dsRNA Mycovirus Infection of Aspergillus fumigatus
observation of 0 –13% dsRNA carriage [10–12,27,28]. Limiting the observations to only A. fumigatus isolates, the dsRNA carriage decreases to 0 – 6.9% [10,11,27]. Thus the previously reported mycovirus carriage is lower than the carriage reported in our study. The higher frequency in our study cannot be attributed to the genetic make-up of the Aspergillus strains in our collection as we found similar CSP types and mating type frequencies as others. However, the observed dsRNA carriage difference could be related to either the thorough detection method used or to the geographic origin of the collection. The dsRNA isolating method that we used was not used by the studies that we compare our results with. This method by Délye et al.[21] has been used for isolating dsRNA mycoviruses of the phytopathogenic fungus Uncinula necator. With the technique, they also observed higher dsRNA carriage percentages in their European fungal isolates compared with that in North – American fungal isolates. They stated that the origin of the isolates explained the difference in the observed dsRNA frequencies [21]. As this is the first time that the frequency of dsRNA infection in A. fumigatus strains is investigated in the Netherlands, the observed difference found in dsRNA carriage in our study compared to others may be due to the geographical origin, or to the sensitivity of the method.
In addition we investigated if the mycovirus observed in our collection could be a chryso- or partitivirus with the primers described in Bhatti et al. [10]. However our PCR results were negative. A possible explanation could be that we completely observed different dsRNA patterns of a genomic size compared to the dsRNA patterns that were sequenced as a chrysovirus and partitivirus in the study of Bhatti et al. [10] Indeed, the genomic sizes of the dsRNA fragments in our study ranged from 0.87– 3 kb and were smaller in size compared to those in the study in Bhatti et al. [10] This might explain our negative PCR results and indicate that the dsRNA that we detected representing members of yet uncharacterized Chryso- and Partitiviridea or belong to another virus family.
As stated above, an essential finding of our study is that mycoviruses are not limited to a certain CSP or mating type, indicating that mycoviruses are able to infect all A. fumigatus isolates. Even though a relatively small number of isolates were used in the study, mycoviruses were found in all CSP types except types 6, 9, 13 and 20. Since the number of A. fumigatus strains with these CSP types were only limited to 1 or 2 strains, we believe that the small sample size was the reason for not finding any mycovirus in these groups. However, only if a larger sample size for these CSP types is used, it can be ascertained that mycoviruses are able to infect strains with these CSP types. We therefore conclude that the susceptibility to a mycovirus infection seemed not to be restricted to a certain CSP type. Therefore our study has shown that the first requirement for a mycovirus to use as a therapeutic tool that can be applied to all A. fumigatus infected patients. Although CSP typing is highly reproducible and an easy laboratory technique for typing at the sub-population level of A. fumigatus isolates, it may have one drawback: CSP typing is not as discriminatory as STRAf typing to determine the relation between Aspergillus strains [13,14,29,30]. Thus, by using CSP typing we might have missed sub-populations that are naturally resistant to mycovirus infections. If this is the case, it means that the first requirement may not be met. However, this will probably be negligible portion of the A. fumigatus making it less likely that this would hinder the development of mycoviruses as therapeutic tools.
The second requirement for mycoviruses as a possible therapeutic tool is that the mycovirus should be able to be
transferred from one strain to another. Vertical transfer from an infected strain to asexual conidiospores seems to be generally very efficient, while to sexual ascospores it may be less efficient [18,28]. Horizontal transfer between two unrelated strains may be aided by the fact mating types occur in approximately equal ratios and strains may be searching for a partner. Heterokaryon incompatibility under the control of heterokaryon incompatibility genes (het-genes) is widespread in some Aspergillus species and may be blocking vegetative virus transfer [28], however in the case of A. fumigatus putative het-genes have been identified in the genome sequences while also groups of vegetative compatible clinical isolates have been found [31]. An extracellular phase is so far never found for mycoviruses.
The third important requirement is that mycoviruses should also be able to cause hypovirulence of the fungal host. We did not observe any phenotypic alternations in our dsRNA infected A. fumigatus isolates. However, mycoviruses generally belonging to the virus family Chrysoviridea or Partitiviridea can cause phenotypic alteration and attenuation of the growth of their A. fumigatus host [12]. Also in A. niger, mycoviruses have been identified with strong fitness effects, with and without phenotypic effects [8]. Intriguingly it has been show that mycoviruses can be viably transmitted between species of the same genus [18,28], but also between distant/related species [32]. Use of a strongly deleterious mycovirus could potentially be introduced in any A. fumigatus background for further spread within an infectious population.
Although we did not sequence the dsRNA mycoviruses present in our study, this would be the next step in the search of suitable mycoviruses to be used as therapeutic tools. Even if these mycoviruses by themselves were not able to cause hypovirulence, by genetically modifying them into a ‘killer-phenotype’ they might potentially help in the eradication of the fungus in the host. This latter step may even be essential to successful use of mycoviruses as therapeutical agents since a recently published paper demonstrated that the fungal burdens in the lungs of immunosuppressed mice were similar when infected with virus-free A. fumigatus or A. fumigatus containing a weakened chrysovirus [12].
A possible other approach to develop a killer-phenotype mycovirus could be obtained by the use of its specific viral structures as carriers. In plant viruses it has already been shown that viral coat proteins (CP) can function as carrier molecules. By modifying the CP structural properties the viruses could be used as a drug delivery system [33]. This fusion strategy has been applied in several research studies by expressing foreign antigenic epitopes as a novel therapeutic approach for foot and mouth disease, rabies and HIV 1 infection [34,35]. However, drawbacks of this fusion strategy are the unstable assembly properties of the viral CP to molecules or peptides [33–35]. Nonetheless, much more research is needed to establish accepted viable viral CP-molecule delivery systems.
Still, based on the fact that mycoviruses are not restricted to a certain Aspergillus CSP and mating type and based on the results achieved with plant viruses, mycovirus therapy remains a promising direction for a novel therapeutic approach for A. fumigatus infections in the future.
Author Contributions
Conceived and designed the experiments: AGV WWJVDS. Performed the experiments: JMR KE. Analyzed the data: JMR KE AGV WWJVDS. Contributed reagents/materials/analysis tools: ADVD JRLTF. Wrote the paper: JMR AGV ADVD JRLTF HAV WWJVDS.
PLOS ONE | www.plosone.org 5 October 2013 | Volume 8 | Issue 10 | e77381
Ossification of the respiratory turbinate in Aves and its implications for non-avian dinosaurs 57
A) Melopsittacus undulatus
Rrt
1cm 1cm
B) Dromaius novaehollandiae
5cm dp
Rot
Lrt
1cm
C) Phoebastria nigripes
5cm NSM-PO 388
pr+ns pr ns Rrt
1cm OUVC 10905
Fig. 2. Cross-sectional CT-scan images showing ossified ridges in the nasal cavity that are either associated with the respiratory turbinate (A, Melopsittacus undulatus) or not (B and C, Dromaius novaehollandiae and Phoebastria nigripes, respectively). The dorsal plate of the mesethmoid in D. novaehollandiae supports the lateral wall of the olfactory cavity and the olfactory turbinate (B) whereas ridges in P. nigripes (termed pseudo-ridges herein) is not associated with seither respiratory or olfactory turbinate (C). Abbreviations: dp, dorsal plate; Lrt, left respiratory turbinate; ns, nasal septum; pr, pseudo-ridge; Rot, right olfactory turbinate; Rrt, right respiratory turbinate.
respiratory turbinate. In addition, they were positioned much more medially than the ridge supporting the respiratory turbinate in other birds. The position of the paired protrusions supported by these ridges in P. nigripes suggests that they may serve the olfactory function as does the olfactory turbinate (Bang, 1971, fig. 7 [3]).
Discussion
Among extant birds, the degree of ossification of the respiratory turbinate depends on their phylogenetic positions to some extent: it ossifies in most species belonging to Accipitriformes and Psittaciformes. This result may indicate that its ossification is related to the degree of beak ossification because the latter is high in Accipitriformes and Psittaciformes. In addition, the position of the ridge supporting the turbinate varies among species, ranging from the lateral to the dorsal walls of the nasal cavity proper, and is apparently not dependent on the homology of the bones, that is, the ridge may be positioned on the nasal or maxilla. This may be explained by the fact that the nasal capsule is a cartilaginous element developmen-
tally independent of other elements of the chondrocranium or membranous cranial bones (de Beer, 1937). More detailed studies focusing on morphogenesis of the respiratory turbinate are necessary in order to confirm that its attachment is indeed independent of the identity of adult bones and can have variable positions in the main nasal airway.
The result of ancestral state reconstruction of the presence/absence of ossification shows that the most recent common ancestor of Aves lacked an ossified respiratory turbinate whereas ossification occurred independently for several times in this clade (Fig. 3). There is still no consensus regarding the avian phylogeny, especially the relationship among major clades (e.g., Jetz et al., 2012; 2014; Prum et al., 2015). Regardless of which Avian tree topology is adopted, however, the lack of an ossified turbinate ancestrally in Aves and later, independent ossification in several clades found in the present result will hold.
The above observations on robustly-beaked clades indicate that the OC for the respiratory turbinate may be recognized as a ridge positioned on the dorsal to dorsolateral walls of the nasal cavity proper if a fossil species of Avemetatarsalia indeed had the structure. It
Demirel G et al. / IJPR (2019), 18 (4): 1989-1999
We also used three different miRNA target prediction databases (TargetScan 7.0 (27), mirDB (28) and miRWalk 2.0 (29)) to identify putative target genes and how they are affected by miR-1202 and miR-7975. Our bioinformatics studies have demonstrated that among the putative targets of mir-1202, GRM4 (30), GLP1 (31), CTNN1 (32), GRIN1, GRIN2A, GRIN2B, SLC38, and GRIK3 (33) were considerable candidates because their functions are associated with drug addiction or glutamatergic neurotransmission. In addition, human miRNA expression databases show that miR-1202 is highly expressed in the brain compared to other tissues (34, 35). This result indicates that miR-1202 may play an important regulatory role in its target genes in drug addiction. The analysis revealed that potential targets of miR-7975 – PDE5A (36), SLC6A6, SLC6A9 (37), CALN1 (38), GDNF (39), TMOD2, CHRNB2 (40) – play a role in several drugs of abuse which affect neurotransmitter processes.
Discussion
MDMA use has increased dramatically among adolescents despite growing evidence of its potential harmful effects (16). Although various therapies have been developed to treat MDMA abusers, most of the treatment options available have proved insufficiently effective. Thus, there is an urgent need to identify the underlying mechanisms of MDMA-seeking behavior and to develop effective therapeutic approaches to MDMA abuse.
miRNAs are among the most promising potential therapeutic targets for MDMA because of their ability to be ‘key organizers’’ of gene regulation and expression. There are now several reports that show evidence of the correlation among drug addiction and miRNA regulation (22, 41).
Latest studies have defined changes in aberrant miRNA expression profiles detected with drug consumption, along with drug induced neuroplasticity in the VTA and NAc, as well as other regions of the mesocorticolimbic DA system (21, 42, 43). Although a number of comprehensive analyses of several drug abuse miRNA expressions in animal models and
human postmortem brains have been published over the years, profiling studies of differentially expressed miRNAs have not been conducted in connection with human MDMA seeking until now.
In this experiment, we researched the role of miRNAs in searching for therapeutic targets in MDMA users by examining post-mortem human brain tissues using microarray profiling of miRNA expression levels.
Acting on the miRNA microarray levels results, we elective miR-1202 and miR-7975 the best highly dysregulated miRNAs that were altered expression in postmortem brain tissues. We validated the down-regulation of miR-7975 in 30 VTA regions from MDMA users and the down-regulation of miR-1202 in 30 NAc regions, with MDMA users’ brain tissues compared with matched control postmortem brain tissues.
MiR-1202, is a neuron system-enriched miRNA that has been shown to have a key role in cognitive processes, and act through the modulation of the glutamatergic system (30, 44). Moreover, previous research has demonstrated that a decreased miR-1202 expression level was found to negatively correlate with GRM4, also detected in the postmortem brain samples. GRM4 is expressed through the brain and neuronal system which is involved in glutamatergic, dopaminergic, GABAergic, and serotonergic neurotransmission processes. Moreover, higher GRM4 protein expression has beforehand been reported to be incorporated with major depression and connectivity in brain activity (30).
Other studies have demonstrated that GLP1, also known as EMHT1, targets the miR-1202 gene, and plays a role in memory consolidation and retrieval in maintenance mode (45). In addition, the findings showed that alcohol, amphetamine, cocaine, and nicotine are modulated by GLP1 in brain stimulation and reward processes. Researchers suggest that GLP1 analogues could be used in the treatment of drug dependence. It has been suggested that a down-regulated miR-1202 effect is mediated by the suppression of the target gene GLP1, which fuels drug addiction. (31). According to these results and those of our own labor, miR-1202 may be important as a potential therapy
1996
============================================================
Task prompt
Find every line in the listing that has the string "evidence", then give the count by itself.

Response to this task
2